El Salvador había venido al mundo para hacer una
humanidad nueva, y para establecer con ella una nueva Alianza y un Testamento
mucho mejor que el Viejo Testamento que había establecido antes con los antiguos
judíos. Los mandatos de este Testamento Nuevo son más suaves y más perfectos; y
las promesas que se hacen, más grandes, porque ya no se refieren a bienes
temporales sino eternos. Y este Nuevo Testamento se confirmó no con sangre de
animales, como el Viejo, sino con la Sangre del Cordero sin mancha, que es Cristo.
La sangre que Jesucristo derramó en la cruz tuvo la eficacia de quitar todos
los pecados del mundo. Este fue el Testamento que instauró el Señor en su
última cena, y estaban presentes los doce apóstoles representando a la futura
Iglesia. Para dar mayor firmeza a lo que ordenaba, el Señor dio a beber su
Sangre con estas palabras: «Esta es mi Sangre con la que confirmo el Nuevo
Testamento; la misma Sangre que derramaré por vosotros en la cruz para que se
os perdonen los pecados».
El Señor pretendía que este Sacrificio y Sacramento
durase en su Iglesia hasta el fin del mundo, por eso, no sólo consagró Él mismo
el pan y el vino sino que dio ese poder a los apóstoles, para que ellos también
consagraran y transmitieran ese poder «hasta que Él viniese» a juzgar el mundo.
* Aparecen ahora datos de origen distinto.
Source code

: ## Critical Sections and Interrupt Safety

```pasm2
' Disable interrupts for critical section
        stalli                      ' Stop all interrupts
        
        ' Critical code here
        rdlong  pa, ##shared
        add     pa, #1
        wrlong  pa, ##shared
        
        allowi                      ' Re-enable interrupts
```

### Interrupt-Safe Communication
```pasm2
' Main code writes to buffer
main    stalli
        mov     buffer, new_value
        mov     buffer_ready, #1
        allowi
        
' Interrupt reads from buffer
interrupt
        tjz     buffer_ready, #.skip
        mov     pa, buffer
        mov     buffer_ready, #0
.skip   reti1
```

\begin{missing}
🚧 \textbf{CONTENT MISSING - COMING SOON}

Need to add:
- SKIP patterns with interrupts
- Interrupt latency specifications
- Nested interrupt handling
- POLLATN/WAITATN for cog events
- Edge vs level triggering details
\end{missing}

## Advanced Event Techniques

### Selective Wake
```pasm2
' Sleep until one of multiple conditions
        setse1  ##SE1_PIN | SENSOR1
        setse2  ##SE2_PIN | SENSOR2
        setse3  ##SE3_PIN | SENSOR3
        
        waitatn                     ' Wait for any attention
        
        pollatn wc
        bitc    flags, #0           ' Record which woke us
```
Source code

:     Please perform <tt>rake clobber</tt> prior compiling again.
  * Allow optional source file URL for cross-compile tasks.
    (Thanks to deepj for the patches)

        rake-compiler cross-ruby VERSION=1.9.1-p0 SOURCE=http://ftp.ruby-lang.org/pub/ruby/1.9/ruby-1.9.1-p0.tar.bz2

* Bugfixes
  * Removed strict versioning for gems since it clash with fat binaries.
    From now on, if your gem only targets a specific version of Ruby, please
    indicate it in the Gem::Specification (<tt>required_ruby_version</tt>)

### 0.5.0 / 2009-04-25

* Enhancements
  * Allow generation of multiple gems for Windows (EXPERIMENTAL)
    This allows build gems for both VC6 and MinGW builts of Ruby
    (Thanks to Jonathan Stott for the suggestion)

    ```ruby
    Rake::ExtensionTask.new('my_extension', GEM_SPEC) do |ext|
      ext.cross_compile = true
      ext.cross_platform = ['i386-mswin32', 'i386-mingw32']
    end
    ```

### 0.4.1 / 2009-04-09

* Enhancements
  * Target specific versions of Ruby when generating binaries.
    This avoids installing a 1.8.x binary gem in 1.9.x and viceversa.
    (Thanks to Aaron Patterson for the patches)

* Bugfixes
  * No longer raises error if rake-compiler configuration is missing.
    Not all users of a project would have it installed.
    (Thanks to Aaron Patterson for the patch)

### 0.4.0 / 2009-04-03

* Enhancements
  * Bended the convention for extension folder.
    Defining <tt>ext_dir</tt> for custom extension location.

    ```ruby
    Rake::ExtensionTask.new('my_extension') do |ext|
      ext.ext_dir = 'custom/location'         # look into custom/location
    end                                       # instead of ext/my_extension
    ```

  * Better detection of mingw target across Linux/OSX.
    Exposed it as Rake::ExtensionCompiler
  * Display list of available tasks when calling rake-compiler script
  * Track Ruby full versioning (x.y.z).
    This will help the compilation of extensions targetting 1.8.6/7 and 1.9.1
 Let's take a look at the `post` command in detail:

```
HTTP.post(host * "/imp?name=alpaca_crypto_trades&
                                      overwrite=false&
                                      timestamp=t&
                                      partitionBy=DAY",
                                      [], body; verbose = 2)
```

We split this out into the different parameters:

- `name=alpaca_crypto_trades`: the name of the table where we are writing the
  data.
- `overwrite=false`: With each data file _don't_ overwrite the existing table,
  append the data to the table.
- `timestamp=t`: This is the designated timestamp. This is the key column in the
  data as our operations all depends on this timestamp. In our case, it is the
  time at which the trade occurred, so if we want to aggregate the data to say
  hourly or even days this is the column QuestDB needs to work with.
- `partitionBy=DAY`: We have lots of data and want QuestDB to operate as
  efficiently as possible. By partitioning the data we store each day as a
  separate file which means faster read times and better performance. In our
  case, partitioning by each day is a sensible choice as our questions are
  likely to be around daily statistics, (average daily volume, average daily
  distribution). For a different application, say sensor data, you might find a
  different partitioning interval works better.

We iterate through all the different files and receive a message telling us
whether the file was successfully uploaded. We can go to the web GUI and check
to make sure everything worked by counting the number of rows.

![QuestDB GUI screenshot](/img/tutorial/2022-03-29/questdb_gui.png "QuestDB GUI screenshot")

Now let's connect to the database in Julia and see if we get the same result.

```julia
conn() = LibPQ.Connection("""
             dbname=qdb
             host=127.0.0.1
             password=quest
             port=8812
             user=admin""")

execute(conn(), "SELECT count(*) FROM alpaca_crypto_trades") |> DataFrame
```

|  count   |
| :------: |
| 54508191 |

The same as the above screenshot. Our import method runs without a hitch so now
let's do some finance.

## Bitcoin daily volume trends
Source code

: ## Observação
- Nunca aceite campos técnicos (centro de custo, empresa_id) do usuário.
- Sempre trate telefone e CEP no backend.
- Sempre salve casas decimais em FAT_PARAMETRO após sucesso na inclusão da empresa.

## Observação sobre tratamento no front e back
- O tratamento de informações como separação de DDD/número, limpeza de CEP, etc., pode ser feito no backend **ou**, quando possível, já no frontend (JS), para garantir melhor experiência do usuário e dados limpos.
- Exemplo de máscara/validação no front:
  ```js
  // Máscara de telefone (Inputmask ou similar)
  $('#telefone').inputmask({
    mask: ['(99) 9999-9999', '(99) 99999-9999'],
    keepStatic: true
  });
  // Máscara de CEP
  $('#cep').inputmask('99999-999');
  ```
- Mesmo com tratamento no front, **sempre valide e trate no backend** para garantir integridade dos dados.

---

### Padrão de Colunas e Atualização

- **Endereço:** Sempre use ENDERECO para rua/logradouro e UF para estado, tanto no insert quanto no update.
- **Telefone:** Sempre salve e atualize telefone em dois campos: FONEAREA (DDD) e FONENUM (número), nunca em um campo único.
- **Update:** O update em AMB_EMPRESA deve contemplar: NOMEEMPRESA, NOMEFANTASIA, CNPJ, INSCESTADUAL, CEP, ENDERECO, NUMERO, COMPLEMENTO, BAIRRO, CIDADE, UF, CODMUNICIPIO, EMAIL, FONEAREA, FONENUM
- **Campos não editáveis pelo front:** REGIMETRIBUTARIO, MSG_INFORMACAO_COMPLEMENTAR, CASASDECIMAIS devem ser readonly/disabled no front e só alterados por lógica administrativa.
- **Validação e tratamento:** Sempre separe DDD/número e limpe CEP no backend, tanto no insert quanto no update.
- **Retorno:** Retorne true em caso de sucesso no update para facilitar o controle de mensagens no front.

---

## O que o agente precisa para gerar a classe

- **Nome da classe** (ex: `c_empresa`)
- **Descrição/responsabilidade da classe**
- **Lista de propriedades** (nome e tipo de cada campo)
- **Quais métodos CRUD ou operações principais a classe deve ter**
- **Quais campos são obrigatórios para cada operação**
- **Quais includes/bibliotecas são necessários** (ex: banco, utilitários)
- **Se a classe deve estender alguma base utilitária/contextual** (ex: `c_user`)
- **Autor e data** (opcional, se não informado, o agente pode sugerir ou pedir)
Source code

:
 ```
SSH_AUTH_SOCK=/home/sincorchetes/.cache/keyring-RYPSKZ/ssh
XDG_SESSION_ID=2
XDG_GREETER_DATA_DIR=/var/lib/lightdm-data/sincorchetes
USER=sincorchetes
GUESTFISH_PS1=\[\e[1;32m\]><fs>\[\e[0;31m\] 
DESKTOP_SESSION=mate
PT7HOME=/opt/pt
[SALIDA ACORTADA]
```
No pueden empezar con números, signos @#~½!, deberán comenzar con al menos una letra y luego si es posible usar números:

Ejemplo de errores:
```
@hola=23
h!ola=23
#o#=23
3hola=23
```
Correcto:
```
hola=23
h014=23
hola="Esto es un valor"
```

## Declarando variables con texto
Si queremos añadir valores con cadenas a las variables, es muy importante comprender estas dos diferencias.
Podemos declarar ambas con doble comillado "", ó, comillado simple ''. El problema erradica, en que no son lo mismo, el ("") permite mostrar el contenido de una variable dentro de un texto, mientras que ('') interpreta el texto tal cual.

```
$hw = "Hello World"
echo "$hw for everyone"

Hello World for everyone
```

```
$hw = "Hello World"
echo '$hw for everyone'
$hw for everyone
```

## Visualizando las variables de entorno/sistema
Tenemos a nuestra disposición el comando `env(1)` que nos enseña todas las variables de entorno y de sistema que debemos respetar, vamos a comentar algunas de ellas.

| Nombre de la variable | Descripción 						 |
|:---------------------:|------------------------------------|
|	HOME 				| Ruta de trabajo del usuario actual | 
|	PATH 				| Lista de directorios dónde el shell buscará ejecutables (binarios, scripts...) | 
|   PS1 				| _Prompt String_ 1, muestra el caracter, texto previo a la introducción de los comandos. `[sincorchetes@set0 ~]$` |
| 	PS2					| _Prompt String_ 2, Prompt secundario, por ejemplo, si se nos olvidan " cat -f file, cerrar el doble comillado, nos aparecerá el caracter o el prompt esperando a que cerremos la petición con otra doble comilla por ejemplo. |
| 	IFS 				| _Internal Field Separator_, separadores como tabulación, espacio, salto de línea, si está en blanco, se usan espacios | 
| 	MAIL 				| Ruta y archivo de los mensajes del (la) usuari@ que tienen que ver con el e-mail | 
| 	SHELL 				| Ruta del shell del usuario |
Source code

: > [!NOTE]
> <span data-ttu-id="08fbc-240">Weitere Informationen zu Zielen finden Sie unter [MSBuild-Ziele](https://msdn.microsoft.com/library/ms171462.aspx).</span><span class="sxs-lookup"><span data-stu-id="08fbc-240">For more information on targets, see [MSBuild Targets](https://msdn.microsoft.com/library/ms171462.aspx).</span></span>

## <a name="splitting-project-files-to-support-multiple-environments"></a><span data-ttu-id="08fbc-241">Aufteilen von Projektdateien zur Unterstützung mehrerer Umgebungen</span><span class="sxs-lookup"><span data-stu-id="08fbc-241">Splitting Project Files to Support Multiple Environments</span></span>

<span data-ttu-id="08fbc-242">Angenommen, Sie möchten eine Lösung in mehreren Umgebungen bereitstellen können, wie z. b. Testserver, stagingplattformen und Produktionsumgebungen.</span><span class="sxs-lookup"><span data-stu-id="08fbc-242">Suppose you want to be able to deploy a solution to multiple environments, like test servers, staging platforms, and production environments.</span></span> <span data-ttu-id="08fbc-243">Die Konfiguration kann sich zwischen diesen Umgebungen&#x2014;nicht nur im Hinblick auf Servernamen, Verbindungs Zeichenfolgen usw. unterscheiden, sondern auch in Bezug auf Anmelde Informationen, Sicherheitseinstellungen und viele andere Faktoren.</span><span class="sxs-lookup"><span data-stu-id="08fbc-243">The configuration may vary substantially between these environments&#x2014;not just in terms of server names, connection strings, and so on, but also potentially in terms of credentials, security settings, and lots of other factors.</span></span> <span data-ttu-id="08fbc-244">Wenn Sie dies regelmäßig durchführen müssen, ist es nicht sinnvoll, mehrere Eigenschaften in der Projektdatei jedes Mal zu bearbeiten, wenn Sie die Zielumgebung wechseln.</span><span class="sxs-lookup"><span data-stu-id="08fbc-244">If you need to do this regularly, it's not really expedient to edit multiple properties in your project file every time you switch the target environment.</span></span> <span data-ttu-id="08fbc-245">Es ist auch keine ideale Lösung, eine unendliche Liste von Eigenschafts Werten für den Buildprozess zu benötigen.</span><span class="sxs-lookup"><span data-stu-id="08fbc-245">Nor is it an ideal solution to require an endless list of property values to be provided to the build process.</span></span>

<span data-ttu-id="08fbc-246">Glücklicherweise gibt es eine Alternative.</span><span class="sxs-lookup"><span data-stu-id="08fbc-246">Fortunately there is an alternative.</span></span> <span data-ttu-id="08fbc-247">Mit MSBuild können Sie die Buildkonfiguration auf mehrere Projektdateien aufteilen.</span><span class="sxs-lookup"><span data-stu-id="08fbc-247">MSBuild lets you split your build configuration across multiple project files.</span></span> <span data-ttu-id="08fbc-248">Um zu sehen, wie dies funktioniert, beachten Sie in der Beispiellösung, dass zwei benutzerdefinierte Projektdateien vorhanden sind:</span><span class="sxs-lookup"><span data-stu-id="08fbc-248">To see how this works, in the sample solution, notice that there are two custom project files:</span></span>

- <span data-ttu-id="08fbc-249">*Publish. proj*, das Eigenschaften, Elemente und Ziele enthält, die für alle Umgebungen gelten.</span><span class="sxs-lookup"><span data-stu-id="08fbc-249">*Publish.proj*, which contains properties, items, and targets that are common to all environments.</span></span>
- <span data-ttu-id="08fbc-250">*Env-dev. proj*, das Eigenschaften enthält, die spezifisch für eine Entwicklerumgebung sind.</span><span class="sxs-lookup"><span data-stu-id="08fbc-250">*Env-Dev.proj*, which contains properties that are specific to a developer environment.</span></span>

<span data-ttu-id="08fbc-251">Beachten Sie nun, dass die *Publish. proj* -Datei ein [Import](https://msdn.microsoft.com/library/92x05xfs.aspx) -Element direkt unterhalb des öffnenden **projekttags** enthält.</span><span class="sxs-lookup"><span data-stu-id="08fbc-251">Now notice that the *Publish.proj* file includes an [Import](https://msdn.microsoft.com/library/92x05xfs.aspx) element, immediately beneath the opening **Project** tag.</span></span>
Les mandó expresamente que cuantas veces celebrasen este sacrificio lo hicieran
acordándose de Él, y del amor: con que moría por los hombres, Por eso se
quedaba entre los hombres y les dejaba un legado tan rico como es su Cuerpo y
su Sangre, y todos los tesoros de gracia que mereció con su Pasión; así nunca podrían
olvidarse de Él: «Siempre que hagáis esto, hacedlo acordándoos de Mí».
Este Pan está destinado al sustento de los hombres
que van como peregrinos por el mundo. Es tan grande y fuerte el fuego de su
amor, que hace a los hombres santos, los transforma con el amor de quien les
tiene tanto amor. Estas divinas palabras deben ser recibidas con fe y todo
agradecimiento. Aquel Señor que no engaña dijo: «Tomad y comed, que esto es mi
cuerpo. Bebed todos de este cáliz, que es mi sangre». Es grande su generosidad,
sólo digna de Dios.
¿Qué podré yo darte, Señor, por este beneficio? Diré
con todo el afecto de mi corazón: Mira, Señor, este es mi cuerpo; te lo ofrezco
en el dolor, en la enfermedad, en el cansancio y la fatiga, en la penitencia;
esta es mi sangre, te la ofrezco si Tú quieres que tenga que derramarla por tu
gloria; esta es mi alma, que quiere obedecer en todo Tu voluntad.